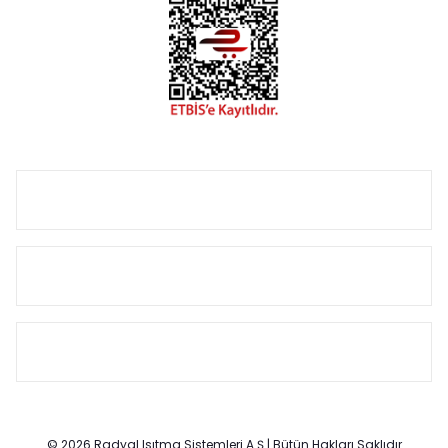
termostat, boru gizleme kılıfı gibi aksesuarları ile de özel
çözümler oluşturmaktadır.
Size özel olarak üretilen Radyatör ve havlupan seçerken
yardıma ihtiyacınız olduğunda,
0850 308 08 08
no’lu şirket
hattımızdan bizlere ulaşabilirsiniz.
ÜRÜN GRUPLARI
HIZLI MENÜ
SÖZLEŞMELER
© 2026 Radyal Isıtma Sistemleri A.Ş | Bütün Hakları Saklıdır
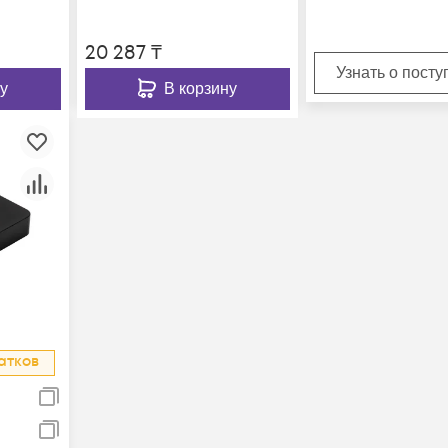
20 287
₸
Узнать о пост
у
В корзину
атков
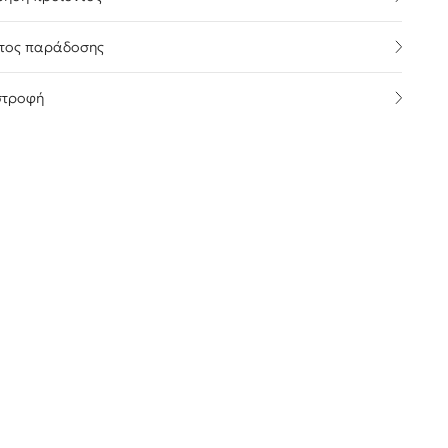
τος παράδοσης
στροφή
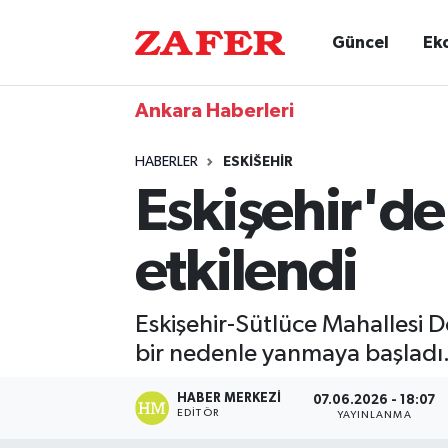
Güncel
Ek
Ankara Haberleri
HABERLER
ESKIŠEHIR
Eskişehir'de
etkilendi
Eskişehir-Sütlüce Mahallesi D
bir nedenle yanmaya başladı
HABER MERKEZI
07.06.2026 - 18:07
EDITÖR
YAYINLANMA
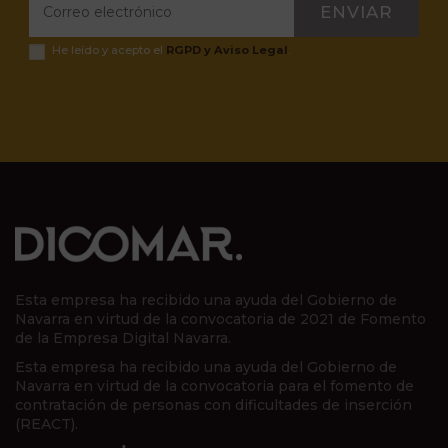
ENVIAR
He leído y acepto el
RGPD y Aviso Legal
.
Esta empresa ha recibido una ayuda del Gobierno de
Navarra en virtud de la convocatoria de 2021 de Fomento
de la Empresa Digital Navarra.
Esta empresa ha recibido una ayuda del Gobierno de
Navarra en virtud de la convocatoria para el fomento de
contratación de personas con dificultades de inserción
(REACT).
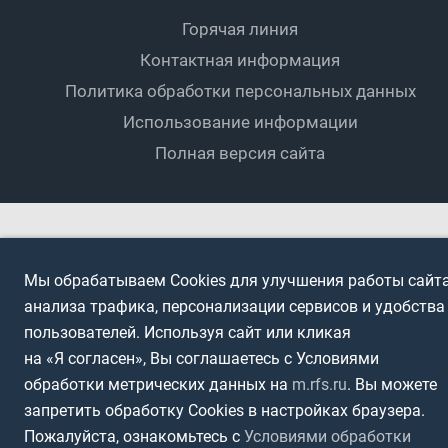
Документы
Мини-футбол
Спортшколы
Горячая линия
Контактная информация
ПОДА-футбол
Дети
Политика обработки персональных данных
Футбольное двоеборье
Ветераны
Использование информации
Полная версия сайта
Интерактивный
Спортсмены с ОВЗ
Мы обрабатываем Cookies для улучшения работы сайта
анализа трафика, персонализации сервисов и удобства
пользователей. Используя сайт или кликая
на «Я согласен», Вы соглашаетесь с Условиями
обработки метрических данных на
m.rfs.ru
. Вы можете
запретить обработку Cookies в настройках браузера.
Пожалуйста, ознакомьтесь с
Условиями обработки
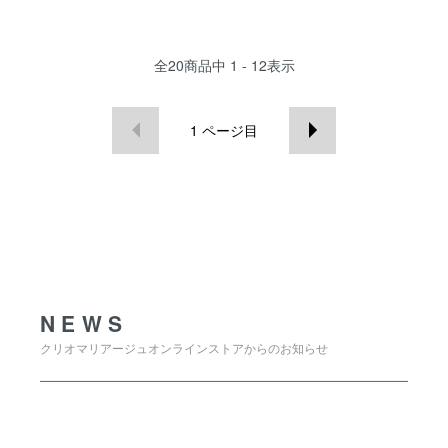
全
20
商品中
1 - 12
表示
1
ページ目
NEWS
NEWS
クリオマリアージュオンラインストアからのお知らせ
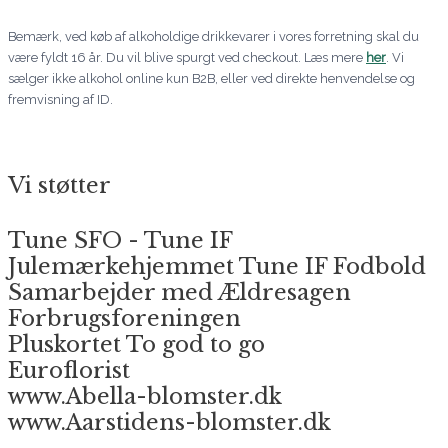
Bemærk, ved køb af alkoholdige drikkevarer i vores forretning skal du
være fyldt 16 år. Du vil blive spurgt ved checkout. Læs mere
her
. Vi
sælger ikke alkohol online kun B2B, eller ved direkte henvendelse og
fremvisning af ID.
Vi støtter
Tune SFO - Tune IF
Julemærkehjemmet Tune IF Fodbold
Samarbejder med Ældresagen
Forbrugsforeningen
Pluskortet To god to go
Euroflorist
www.Abella-blomster.dk
www.Aarstidens-blomster.dk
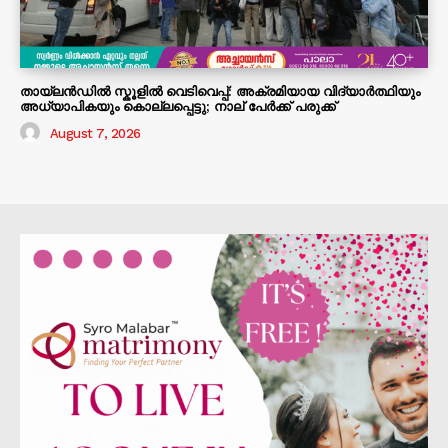
തായ്ലൻഡിൽ സ്കൂളിൽ വെടിവെപ്പ്: അക്രമിയായ വിദ്യാർത്ഥിയും
അധ്യാപികയും കൊല്ലപ്പെട്ടു; നാല് പേർക്ക് പരുക്ക്
August 7, 2026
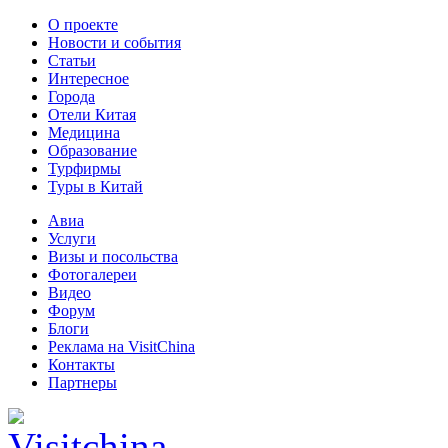
О проекте
Новости и события
Статьи
Интересное
Города
Отели Китая
Медицина
Образование
Турфирмы
Туры в Китай
Авиа
Услуги
Визы и посольства
Фотогалереи
Видео
Форум
Блоги
Реклама на VisitChina
Контакты
Партнеры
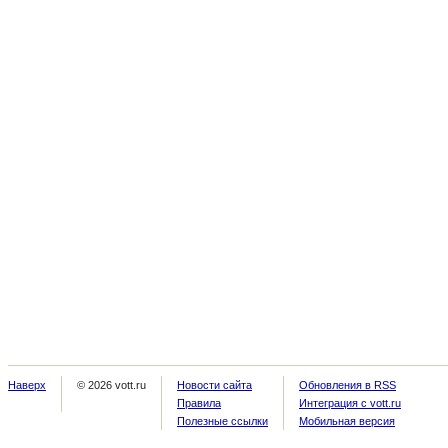
Наверх
© 2026 vott.ru
Новости сайта
Обновления в RSS
Правила
Интеграция с vott.ru
Полезные ссылки
Мобильная версия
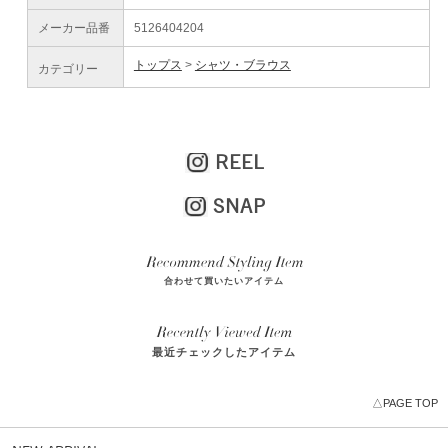
メーカー品番
5126404204
トップス
シャツ・ブラウス
カテゴリー
REEL
SNAP
合わせて買いたいアイテム
最近チェックしたアイテム
△PAGE TOP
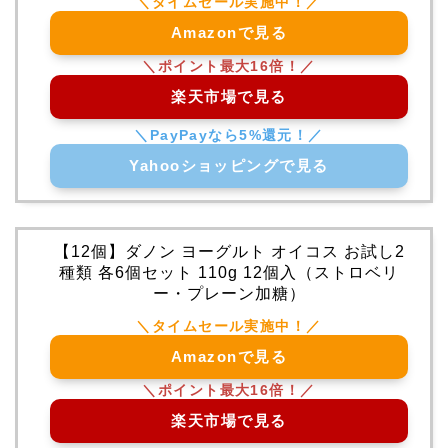
Amazonで見る
楽天市場で見る
Yahooショッピングで見る
【12個】ダノン ヨーグルト オイコス お試し2
種類 各6個セット 110g 12個入（ストロベリ
ー・プレーン加糖）
Amazonで見る
楽天市場で見る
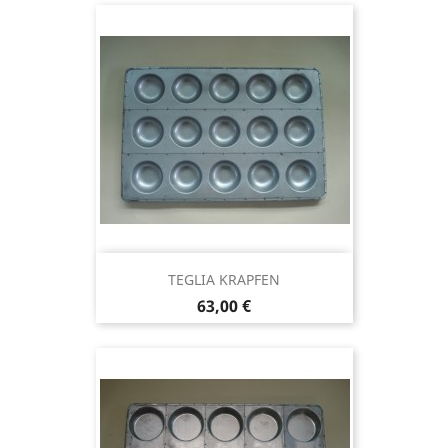
TEGLIA KRAPFEN
Prezzo
63,00 €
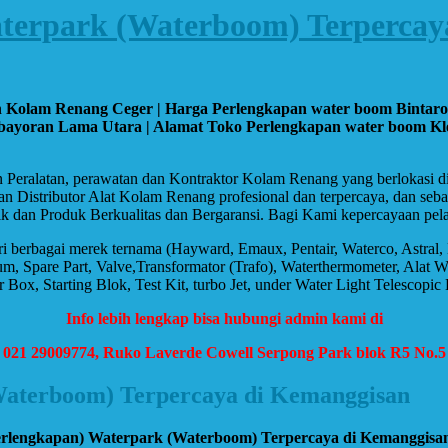
terpark (Waterboom) Terpercay
tan Kolam Renang Ceger | Harga Perlengkapan water boom Bintar
yoran Lama Utara | Alamat Toko Perlengkapan water boom Klend
n Peralatan, perawatan dan Kontraktor Kolam Renang yang berlokasi 
an Distributor Alat Kolam Renang profesional dan terpercaya, dan se
k dan Produk Berkualitas dan Bergaransi. Bagi Kami kepercayaan pela
ari berbagai merek ternama (Hayward, Emaux, Pentair, Waterco, Astral
e Part, Valve,Transformator (Trafo), Waterthermometer, Alat Whirlpo
ox, Starting Blok, Test Kit, turbo Jet, under Water Light Telescopic
Info lebih lengkap bisa hubungi admin kami di
, 021 29009774, Ruko Laverde Cowell Serpong Park blok R5 No.5
Waterboom) Terpercaya di Kemanggisan
erlengkapan) Waterpark (Waterboom) Terpercaya di Kemanggisa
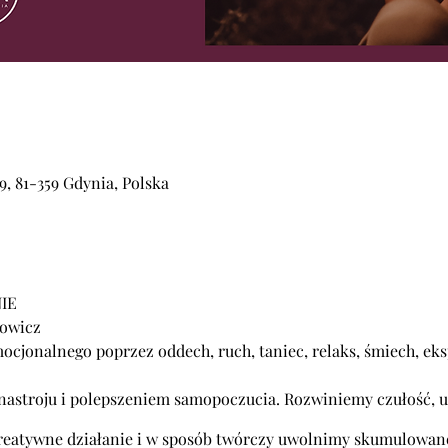
, 81-359 Gdynia, Polska
IE
powicz
ocjonalnego poprzez oddech, ruch, taniec, relaks, śmiech, eks
astroju i polepszeniem samopoczucia. Rozwiniemy czułość, u
reatywne działanie i w sposób twórczy uwolnimy skumulowan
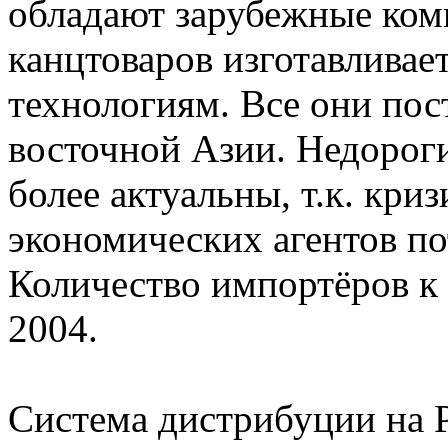
обладают зарубежные ком
канцтоваров изготавливае
технологиям. Все они пос
восточной Азии. Недорог
более актуальны, т.к. кри
экономических агентов по
Количество импортёров к 
2004.
Система дистрибуции на 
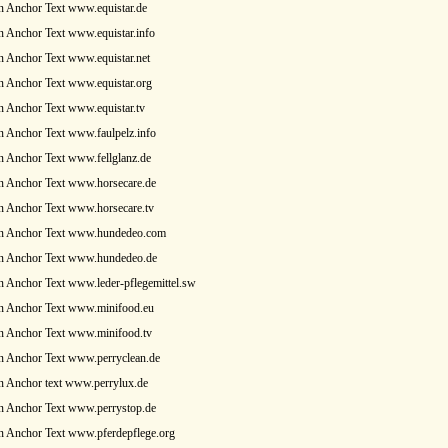
n Anchor Text www.equistar.de
 Anchor Text www.equistar.info
 Anchor Text www.equistar.net
n Anchor Text www.equistar.org
 Anchor Text www.equistar.tv
 Anchor Text www.faulpelz.info
 Anchor Text www.fellglanz.de
n Anchor Text www.horsecare.de
n Anchor Text www.horsecare.tv
n Anchor Text www.hundedeo.com
n Anchor Text www.hundedeo.de
 Anchor Text www.leder-pflegemittel.sw
n Anchor Text www.minifood.eu
n Anchor Text www.minifood.tv
n Anchor Text www.perryclean.de
n Anchor text www.perrylux.de
n Anchor Text www.perrystop.de
n Anchor Text www.pferdepflege.org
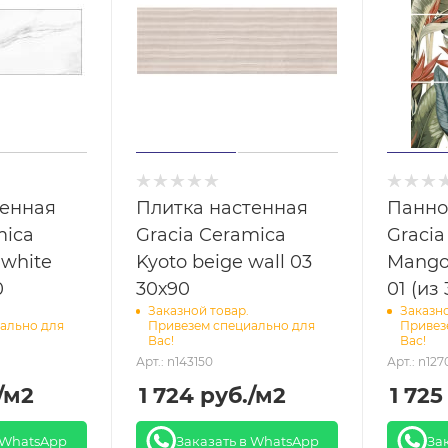
тенная
Плитка настенная
Панно
mica
Gracia Ceramica
Gracia
 white
Kyoto beige wall 03
Mango
0
30х90
01 (из
Заказной товар.
Заказно
ально для
Привезем специально для
Привез
Вас!
Вас!
Арт.: n143150
Арт.: n12
/м2
1 724
руб.
/м2
1 725
 WhatsApp
Заказать в WhatsApp
За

### EXERCISE BRIEF
Your answer must be every line from the listing above that holds the string "Waterboom".

### TASK ANSWER
terpark (Waterboom) Terpercay
Waterboom) Terpercaya di Kemanggisan
erlengkapan) Waterpark (Waterboom) Terpercaya di Kemanggisa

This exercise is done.